▶ Consigne de travail 1
D'après l'extrait choisi ci-dessous, quel est le titre du premier projet solo de Kéroué ?

▶ Extrait choisi

Retour sur la confection de Eckmuhl, le premier projet solo de Kéroué, moitié de Fixpen Sill et ancien membre de 5 Majeur. 

Pense tu que Cinq Majeur as eu un héritage considérable sur les collectif du rap français avec du recul ?

Je trouve qu’en ce moment il y a beaucoup moins cette idée de collectif au sein du rap français, tout devient de plus en plus individuel. Les carrières solos sont privilégiées en ce moment c’est clair et nette. Je suis pourtant d’accord avec cette notion d’héritage et pas seulement pour 5 Majeur mais aussi pour Fixpen Sill. J’ai eu l’occasion de parler à des rappeurs de la nouvelle génération qui ont souvent été influencés par les différents collectifs du début des années 2010. Je n’aurai pas la prétention de dire que c’est grâce à nous que ces rappeurs ont commencé à rapper mais il est vrai que notre mouvement a eu un impact sur les nouvelles générations. 

Es-tu toujours en contact avec Nekfeu presque 10 ans après l’ère du 5 Majeur ?

Aujourd’hui chaque membre du groupe à tracé sa route. Heskis est sur son prochain projet solo tandis que Hunam a un peu ralenti la musique. Vidji c’est mon acolyte de toujours donc on se voit encore beaucoup et il est actuellement dans la direction artistique avec la 75ème session. Nekfeu est lui très souvent en déplacement, il est assez peu en France en fin de compte. On a des amis en commun donc cela arrive que se l’on croise de temps à autre. 

Es-tu satisfait du parcours de Fixpen sill avec du recul ? Vous êtes un groupe qui est en effet difficile à classer entre l’underground et le mainstream.

▶ Lignes fournies

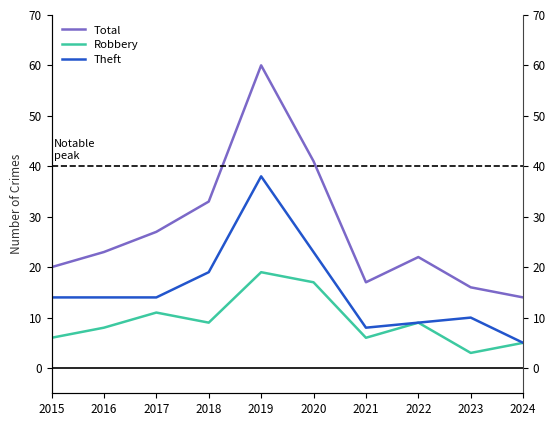

Reading left to right, transcribe all the data shown in this chart.

Total: 2015=20	2016=23	2017=27	2018=33	2019=60	2020=41	2021=17	2022=22	2023=16	2024=14
Robbery: 2015=6	2016=8	2017=11	2018=9	2019=19	2020=17	2021=6	2022=9	2023=3	2024=5
Theft: 2015=14	2016=14	2017=14	2018=19	2019=38	2020=23	2021=8	2022=9	2023=10	2024=5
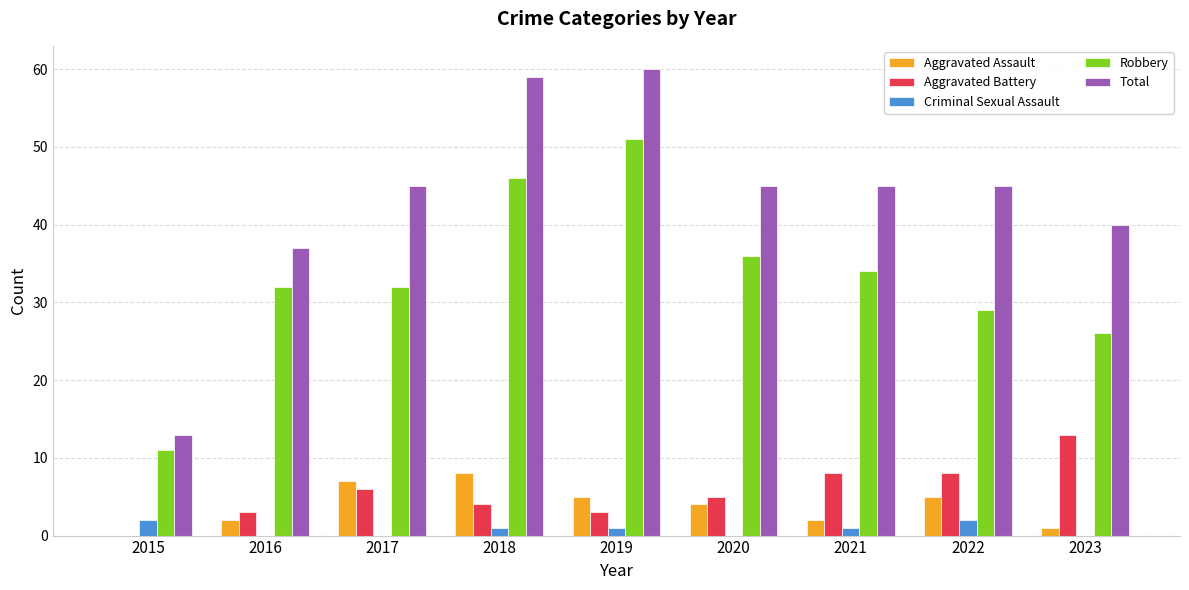

Between 2015 and 2020, which series saw the biggest shift?

Total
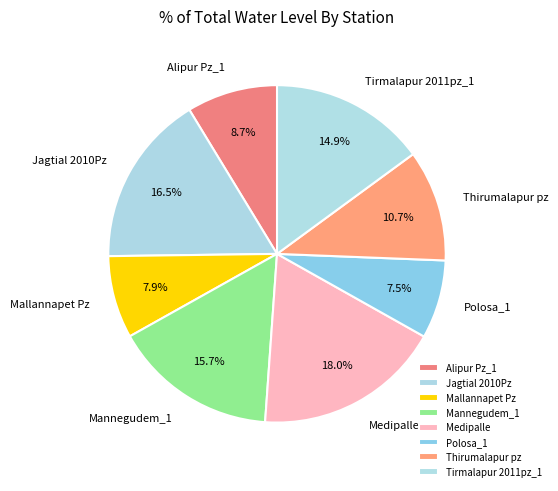

Which has a higher value, Mannegudem_1 or Medipalle?

Medipalle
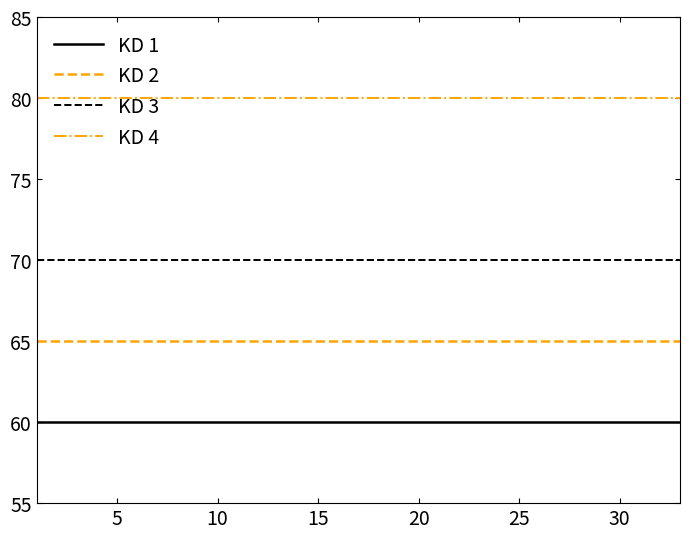

True or false: KD 1 and KD 3 cross at least once.

False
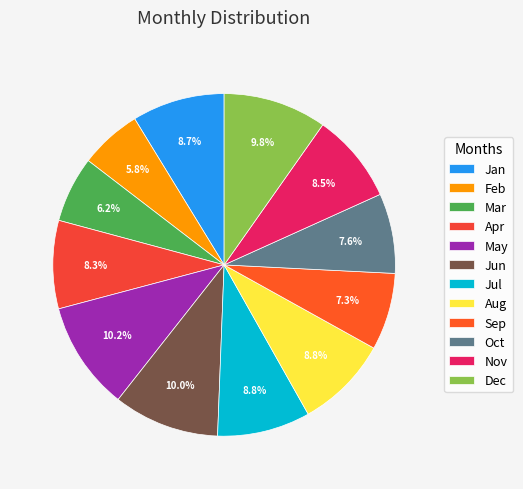

What percentage do Dec and Jan together represent?

18.5%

▶ Consigne de travail 2
Présentez l'ensemble des lignes fournies ci-dessus, et non l'extrait choisi, sous forme de liste JSON de chaînes, à raison d'une chaîne par ligne. Omettez les lignes vides et ne faites pas figurer les images dans la réponse.

▶ Corrigé 1
Le premier projet solo de Kéroué s'intitule Eckmuhl.

▶ Corrigé 2
[
  "Reading left to right, transcribe all the data shown in this chart.",
  "Total: 2015=20\t2016=23\t2017=27\t2018=33\t2019=60\t2020=41\t2021=17\t2022=22\t2023=16\t2024=14",
  "Robbery: 2015=6\t2016=8\t2017=11\t2018=9\t2019=19\t2020=17\t2021=6\t2022=9\t2023=3\t2024=5",
  "Theft: 2015=14\t2016=14\t2017=14\t2018=19\t2019=38\t2020=23\t2021=8\t2022=9\t2023=10\t2024=5",
  "Between 2015 and 2020, which series saw the biggest shift?",
  "Total",
  "Which has a higher value, Mannegudem_1 or Medipalle?",
  "Medipalle",
  "True or false: KD 1 and KD 3 cross at least once.",
  "False",
  "What percentage do Dec and Jan together represent?",
  "18.5%"
]